In vivo studies of somatostatin-14 and somatostatin-28 biosynthesis in rat hypothalamus.

The biosynthesis of somatostatin-14 (SRIF-14) and somatostatin-28 (SRIF-28) was studied in rat hypothalamus after injection of 35S-labeled cysteine into the third ventricle. Cysteine specific activity was quantitated, and found to decline rapidly after injection of the labeled amino acid: less than 0.1% of the injected label remained as free cysteine in the hypothalamus 30 min post injection. Incorporation of label into SRIF-14 and SRIF-28 reached maximum values 8 h post injection, compared with a labeling maximum at 1-2 h for acid-precipitable protein. Within 2 h after [35S]cysteine injection, nearly half of the total labeled hypothalamic SRIF appeared in the medial basal hypothalamus; 24-h post injection this percentage reached approximately 75%. Colchicine administration dramatically reduced the appearance of labeled SRIF in medial basal hypothalamus, but had no apparent effect on the total incorporation of [35S]cysteine into SRIF-14, SRIF-28, or acid-precipitable protein, or on radioimmunoassayable SRIF levels.
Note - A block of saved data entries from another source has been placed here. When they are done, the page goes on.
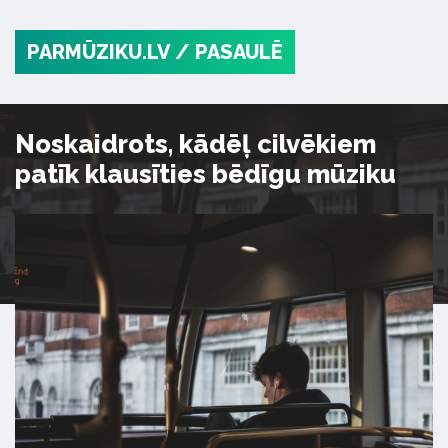
PARMŪZIKU.LV
/ PASAULĒ
Noskaidrots, kādēļ cilvēkiem
patīk klausīties bēdīgu mūziku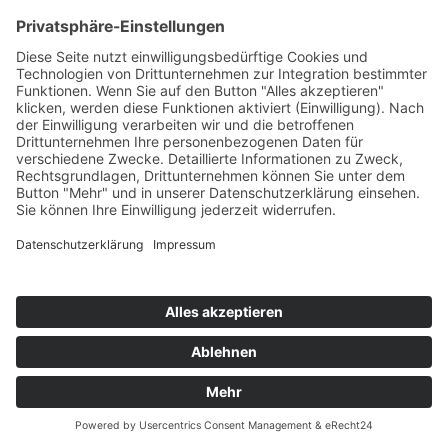
Allgemeine Themen
Aus dem Gerüstbauer-Leben
Gastbeitrag
Mein Name ist Walter Stuber
Über die Gerüstbau Branche
Ziele
E-Mail
Gern beantworte ich auch Ihre Nachricht.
These results suggest that 1) the technique employed for administering [35S] cysteine delivers the label as a pulse; 2) the timing of the appearance of labeled amino acid in SRIF-14, SRIF-28, and acid-precipitable protein is consistent with initial synthesis of a larger prohormone, followed by conversion to peptide products; and 3) the newly synthesized peptides are rapidly transported to the medial basal hypothalamus by a colchicine sensitive mechanism.